- Theatrical release poster
- Directed by: Kyle Rideout
- Screenplay by: Josh Epstein; Kyle Rideout;
- Produced by: Josh Epstein
- Starring: Judy Greer; Daniel Doheny; Siobhan Williams; Andrew McNee; Andrew Herr; Russell Peters; Grace Park;
- Cinematography: Stirling Bancroft
- Edited by: Yvann Thibaudeau
- Music by: Matthew Rogers
- Production company: Motion 58 Entertainment
- Distributed by: Gravitas Ventures
- Release dates: September 9, 2017 (TIFF); April 27, 2018 (United States);
- Running time: 86 minutes
- Country: Canada
- Language: English
- Box office: $8,090

= Adventures in Public School =

Adventures in Public School is a 2017 Canadian teen comedy film directed by Kyle Rideout, who also co-wrote the screenplay with Josh Epstein. It stars Judy Greer, Daniel Doheny, Siobhan Williams, Andrew McNee, Andrew Herr, Russell Peters, and Grace Park.

The film had its world premiere at the Toronto International Film Festival on September 9, 2017, under the title Public Schooled. It was released in the United States on April 27, 2018, by Gravitas Ventures.

==Production==
In October 2016, it was announced Judy Greer had been cast in the film, with Kyle Rideout directing from a screenplay he co-wrote with Josh Epstein. Epstein served as the film's producer, while Justine Whyte and Adam Folk served as executive producer and co-producer, respectively. The Canadian Film Centre and Telefilm Canada co-financed the film. In November 2016, Russell Peters and Daniel Doheny joined the cast of the film.

===Filming===
Principal photography took place in Vancouver, Canada, from November to December 2016.

==Release==
The film had its world premiere at the Toronto International Film Festival on September 9, 2017. Shortly after, Gravitas Ventures acquired U.S. distribution rights to the film. It was released theatrically and through video on demand on April 27, 2018.

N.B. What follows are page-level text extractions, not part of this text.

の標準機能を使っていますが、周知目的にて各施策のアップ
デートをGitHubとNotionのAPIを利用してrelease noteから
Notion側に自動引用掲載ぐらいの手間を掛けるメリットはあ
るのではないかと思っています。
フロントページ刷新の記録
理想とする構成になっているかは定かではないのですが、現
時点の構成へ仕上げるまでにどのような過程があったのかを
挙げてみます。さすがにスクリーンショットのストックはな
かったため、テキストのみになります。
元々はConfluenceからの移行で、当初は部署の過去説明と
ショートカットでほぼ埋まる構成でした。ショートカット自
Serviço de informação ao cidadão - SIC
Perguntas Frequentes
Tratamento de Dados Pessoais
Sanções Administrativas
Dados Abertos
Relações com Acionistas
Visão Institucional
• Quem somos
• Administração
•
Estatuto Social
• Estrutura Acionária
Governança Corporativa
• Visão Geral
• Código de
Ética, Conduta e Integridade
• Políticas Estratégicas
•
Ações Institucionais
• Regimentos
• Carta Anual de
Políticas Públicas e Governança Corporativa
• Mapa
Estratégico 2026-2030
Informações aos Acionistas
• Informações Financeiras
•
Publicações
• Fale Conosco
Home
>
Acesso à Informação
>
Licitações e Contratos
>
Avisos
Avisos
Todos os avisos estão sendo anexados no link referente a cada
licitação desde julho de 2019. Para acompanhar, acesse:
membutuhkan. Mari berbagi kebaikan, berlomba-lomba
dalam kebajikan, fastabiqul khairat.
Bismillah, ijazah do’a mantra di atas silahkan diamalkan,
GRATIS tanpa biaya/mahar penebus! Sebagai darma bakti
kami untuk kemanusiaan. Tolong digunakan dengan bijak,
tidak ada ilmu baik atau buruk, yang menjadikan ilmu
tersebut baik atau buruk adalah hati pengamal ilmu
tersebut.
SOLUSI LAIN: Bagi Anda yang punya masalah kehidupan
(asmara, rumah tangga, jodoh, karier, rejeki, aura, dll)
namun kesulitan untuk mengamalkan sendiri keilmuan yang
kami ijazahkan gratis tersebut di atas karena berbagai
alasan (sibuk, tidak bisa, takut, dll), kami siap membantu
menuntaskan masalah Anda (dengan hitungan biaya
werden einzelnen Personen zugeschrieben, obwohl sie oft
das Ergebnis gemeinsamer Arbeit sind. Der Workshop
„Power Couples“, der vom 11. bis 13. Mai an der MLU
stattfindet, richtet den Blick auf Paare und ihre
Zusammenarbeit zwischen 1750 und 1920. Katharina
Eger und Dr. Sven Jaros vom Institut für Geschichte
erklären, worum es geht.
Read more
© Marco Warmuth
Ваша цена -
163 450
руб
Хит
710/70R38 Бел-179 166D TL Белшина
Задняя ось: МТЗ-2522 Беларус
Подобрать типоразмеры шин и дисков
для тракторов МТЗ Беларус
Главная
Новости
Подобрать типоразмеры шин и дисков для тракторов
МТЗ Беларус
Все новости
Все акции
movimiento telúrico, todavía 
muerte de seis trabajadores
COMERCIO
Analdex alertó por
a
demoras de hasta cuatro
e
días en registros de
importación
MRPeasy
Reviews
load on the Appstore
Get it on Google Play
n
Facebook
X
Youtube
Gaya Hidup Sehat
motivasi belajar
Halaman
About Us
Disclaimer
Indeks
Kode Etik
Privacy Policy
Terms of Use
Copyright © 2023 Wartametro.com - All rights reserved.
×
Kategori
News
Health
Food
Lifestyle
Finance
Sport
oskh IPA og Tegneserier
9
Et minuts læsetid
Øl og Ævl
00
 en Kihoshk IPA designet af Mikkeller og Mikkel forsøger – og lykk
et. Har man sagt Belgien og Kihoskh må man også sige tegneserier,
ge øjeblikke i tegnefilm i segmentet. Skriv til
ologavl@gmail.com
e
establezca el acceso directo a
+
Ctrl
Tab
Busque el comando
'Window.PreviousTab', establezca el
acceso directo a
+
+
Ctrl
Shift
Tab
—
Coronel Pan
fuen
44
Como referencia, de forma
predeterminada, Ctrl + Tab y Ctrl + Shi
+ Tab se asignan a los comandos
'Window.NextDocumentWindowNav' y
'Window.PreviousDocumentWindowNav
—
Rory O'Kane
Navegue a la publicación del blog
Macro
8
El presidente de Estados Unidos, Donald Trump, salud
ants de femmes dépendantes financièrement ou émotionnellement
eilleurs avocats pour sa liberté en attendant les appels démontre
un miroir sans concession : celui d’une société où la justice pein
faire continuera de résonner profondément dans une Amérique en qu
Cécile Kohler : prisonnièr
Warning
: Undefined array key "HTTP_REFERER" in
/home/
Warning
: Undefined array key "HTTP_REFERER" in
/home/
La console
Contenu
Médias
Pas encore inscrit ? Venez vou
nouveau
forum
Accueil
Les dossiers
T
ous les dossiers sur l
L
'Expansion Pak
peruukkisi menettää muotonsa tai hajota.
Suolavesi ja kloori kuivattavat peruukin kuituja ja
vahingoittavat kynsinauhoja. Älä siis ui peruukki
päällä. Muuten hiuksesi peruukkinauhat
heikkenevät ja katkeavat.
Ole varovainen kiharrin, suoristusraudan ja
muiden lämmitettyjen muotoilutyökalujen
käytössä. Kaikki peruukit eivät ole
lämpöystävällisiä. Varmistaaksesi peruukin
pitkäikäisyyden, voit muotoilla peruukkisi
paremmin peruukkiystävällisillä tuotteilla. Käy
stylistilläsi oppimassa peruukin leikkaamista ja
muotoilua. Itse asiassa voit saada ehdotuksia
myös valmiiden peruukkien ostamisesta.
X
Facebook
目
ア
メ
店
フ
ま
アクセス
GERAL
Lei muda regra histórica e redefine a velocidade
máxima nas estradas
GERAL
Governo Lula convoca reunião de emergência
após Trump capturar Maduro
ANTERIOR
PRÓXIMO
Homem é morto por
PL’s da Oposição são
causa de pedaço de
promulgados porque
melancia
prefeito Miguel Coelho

In December, the Toronto International Film Festival named the film to its annual Canada's Top Ten list of the ten best Canadian films.

==Reception==
===Critical response===
On review aggregator Rotten Tomatoes, the film holds an approval rating of 75% based on 8 reviews, with an average rating of 5.90/10.

===Awards===
Rideout received a nomination for the Directors Guild of Canada's DGC Discovery Award.